• **Your objective**
What is expected is a word-for-word copy of all the entries.

• **Input for this task**
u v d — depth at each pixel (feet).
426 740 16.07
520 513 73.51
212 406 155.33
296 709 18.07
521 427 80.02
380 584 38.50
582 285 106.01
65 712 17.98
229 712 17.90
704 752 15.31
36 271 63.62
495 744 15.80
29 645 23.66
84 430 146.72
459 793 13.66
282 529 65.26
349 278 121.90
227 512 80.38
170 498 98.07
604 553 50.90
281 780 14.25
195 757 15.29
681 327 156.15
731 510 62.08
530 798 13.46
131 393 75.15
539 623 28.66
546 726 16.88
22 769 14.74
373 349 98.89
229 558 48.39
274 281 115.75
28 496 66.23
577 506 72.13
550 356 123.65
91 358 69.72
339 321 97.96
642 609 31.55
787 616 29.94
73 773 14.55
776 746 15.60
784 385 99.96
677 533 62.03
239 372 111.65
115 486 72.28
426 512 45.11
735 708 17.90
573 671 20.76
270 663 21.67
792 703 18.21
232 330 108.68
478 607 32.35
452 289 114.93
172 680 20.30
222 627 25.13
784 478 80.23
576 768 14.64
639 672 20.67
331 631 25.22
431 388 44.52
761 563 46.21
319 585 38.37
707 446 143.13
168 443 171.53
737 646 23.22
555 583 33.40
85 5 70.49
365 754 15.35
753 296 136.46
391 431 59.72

• **Response to this exercise**
u v d — depth at each pixel (feet).
426 740 16.07
520 513 73.51
212 406 155.33
296 709 18.07
521 427 80.02
380 584 38.50
582 285 106.01
65 712 17.98
229 712 17.90
704 752 15.31
36 271 63.62
495 744 15.80
29 645 23.66
84 430 146.72
459 793 13.66
282 529 65.26
349 278 121.90
227 512 80.38
170 498 98.07
604 553 50.90
281 780 14.25
195 757 15.29
681 327 156.15
731 510 62.08
530 798 13.46
131 393 75.15
539 623 28.66
546 726 16.88
22 769 14.74
373 349 98.89
229 558 48.39
274 281 115.75
28 496 66.23
577 506 72.13
550 356 123.65
91 358 69.72
339 321 97.96
642 609 31.55
787 616 29.94
73 773 14.55
776 746 15.60
784 385 99.96
677 533 62.03
239 372 111.65
115 486 72.28
426 512 45.11
735 708 17.90
573 671 20.76
270 663 21.67
792 703 18.21
232 330 108.68
478 607 32.35
452 289 114.93
172 680 20.30
222 627 25.13
784 478 80.23
576 768 14.64
639 672 20.67
331 631 25.22
431 388 44.52
761 563 46.21
319 585 38.37
707 446 143.13
168 443 171.53
737 646 23.22
555 583 33.40
85 5 70.49
365 754 15.35
753 296 136.46
391 431 59.72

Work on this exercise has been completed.